Monday, October 10, 2011

Why I Don't Twitter, Text or Tweet

Every time I go out in public, I see teenagers furiously tapping away on their telephones.  I don't know if they are texting, tweeting, twittering, or doing God-knows-what, but all I know is, I certainly can't make my thumbs do that.  Perhaps there was some kind of mutation that allowed the Millenial Generation to text in a way that makes speaking obsolete and typing more efficient.  Whatever the reason, I don't have it.

In fact, my cell phone is for old guys.  It's not at all "smart", unless you consider dropping calls a wise decision.  It's a flip phone that is 5 years old, practically a dinosaur by modern standards.  I can text, although I prefer not to.  Perhaps it's just laziness, but typing is so much work, I'd rather just talk and be done with it.  Someone told me the other day that amongst the younger generation now, it is practically a breach of etiquette to call when you might otherwise text.  I missed this on the Emily Post column.  

I've never twittered, or tweeted, or whatever the hell you call it.  All I know is, it involves lots of typing on the telephone, lots of intrusive messages, and lots of work involving tiny screens--all of which I don't like.  It seems like such an investment--kind of like keeping up with the Real Housewives of Whatever or watching Dancing With The Stars.  I just don't have that kind of energy.

I am not knocking Twitter.  Apparently it was used to organize the Arab Spring protests which changed the course of history in the Middle East.  It is behind the organizational efforts of Occupy Wall Street, which I endorse.  Perhaps the effectiveness of Twitter was that it was a way for the young to organize under the noses of the older generation running things.  The older generation had slower thumbs, so they lost their power.

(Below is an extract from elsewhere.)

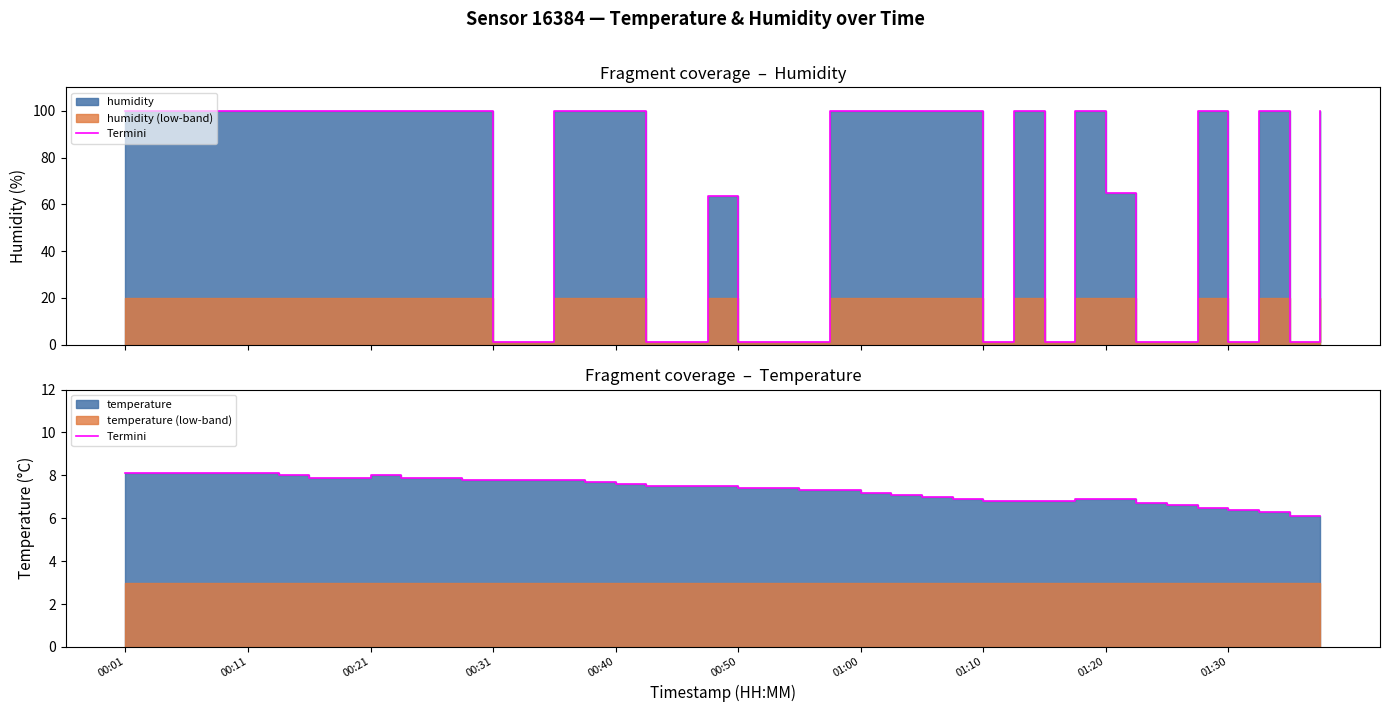

What is the sum of the values at 00:11 and 38?

14.2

Maybe that is why these things are for the young.  Only a 14 year old can keep up with the Kardashians.  In this new age of technology, even 30 somethings can be easily left behind.  The pace of change seems to be accelerating.  After all, I am a member of the Gen X generation, the last generation to get through high school without the Internet.  I remember the card catalog at the library, rotary dial telephones, and Saturday morning cartoons.  

I can only imagine how things will be in ten more years.  Perhaps I will be considered a fogey because I don't have a computer chip embedded in my brain like everyone else.  I will still be pining for the days of my flip phone, rested thumbs, and unfatigued eyes.

Whatever the case, somehow I have a feeling the revolution won't be televised.  It will be tweeted, and I'll probably miss it.